**Records for this exercise**
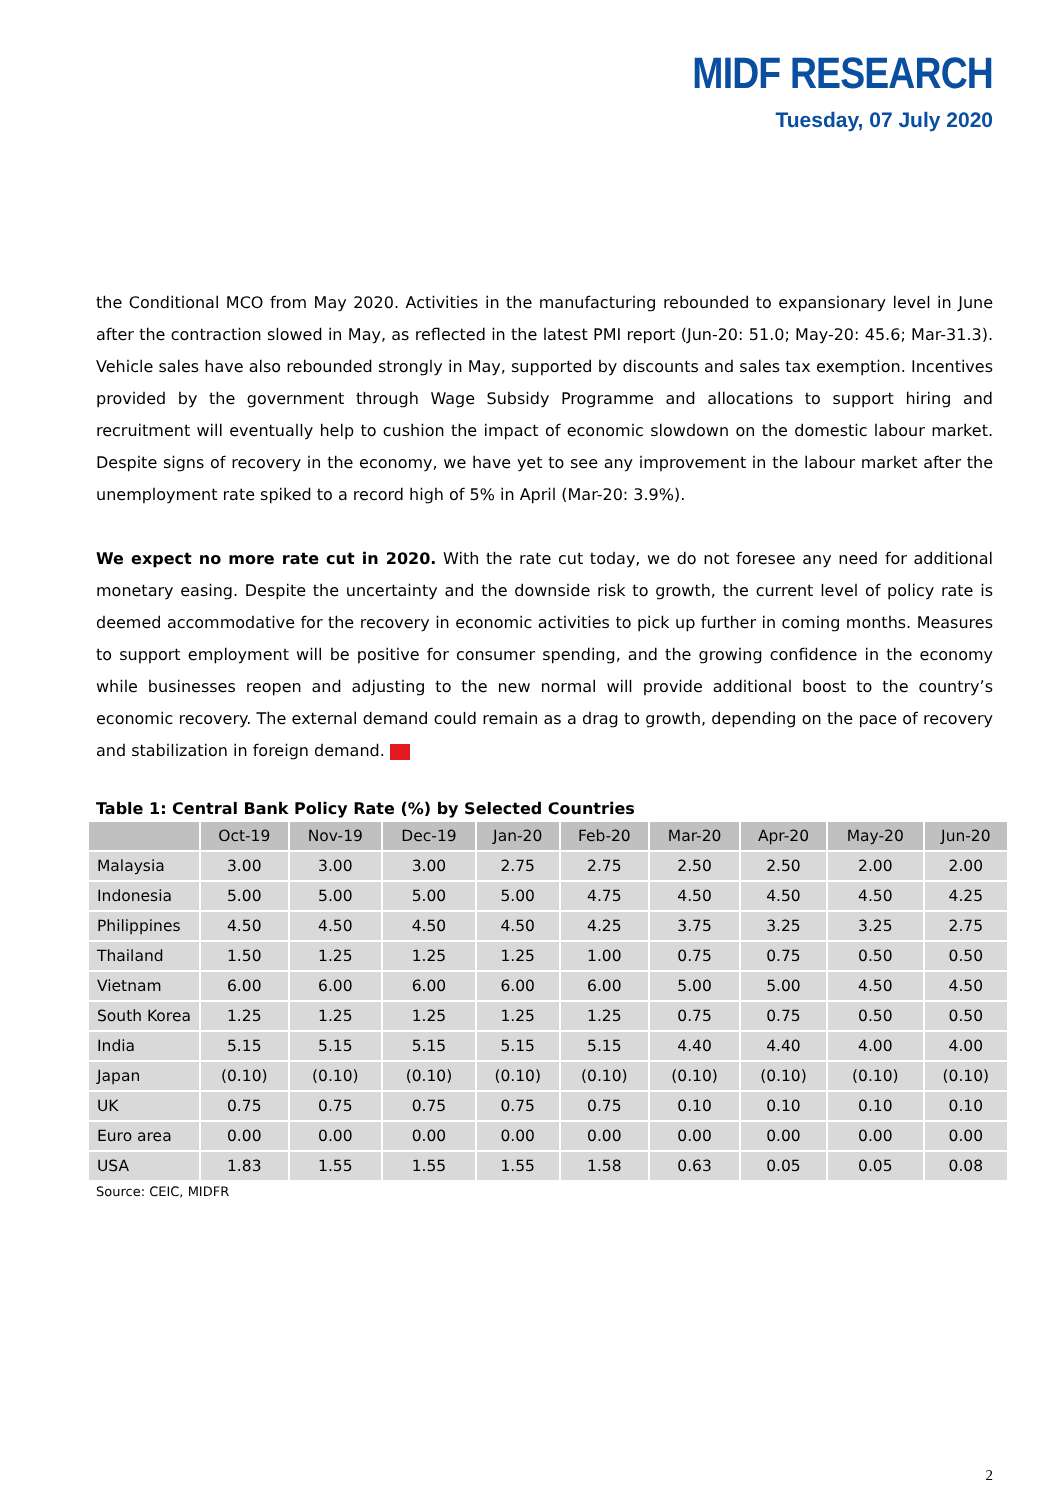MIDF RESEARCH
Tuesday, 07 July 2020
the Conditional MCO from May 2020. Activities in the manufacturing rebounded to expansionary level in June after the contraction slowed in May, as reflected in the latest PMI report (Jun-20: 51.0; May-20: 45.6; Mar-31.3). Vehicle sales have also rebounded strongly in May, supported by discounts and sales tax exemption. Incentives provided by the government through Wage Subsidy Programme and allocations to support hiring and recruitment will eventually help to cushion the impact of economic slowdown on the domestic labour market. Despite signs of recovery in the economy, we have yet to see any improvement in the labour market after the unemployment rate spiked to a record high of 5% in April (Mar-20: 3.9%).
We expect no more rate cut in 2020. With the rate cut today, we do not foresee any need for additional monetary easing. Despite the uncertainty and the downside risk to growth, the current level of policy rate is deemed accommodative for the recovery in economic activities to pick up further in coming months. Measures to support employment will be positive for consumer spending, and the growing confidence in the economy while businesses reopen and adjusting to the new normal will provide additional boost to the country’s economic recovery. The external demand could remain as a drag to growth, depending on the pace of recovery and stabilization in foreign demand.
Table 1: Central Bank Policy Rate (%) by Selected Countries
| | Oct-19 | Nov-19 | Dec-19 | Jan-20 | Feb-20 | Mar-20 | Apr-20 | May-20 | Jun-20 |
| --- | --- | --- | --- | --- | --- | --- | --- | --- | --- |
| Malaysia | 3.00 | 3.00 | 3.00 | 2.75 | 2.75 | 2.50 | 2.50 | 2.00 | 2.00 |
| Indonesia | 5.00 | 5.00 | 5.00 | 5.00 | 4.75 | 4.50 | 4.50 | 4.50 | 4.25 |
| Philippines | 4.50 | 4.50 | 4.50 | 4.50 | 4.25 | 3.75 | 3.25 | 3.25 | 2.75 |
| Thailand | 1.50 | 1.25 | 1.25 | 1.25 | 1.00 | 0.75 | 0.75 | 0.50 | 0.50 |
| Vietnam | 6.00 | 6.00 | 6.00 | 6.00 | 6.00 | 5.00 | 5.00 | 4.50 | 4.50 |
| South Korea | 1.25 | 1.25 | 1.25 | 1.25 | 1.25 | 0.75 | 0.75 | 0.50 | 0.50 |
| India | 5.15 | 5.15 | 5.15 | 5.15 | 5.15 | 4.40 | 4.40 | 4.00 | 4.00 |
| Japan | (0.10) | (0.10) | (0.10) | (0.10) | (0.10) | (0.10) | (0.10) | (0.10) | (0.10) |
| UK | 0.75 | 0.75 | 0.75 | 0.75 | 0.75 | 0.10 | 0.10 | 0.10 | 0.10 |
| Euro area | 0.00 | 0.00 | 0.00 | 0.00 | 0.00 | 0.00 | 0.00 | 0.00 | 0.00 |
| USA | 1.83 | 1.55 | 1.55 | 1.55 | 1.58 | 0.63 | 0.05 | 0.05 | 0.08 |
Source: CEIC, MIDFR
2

**Description of the task**
Your task is to collect every line above that contains the word "will".

**Result of this task**
the Conditional MCO from May 2020. Activities in the manufacturing rebounded to expansionary level in June after the contraction slowed in May, as reflected in the latest PMI report (Jun-20: 51.0; May-20: 45.6; Mar-31.3). Vehicle sales have also rebounded strongly in May, supported by discounts and sales tax exemption. Incentives provided by the government through Wage Subsidy Programme and allocations to support hiring and recruitment will eventually help to cushion the impact of economic slowdown on the domestic labour market. Despite signs of recovery in the economy, we have yet to see any improvement in the labour market after the unemployment rate spiked to a record high of 5% in April (Mar-20: 3.9%).
We expect no more rate cut in 2020. With the rate cut today, we do not foresee any need for additional monetary easing. Despite the uncertainty and the downside risk to growth, the current level of policy rate is deemed accommodative for the recovery in economic activities to pick up further in coming months. Measures to support employment will be positive for consumer spending, and the growing confidence in the economy while businesses reopen and adjusting to the new normal will provide additional boost to the country’s economic recovery. The external demand could remain as a drag to growth, depending on the pace of recovery and stabilization in foreign demand.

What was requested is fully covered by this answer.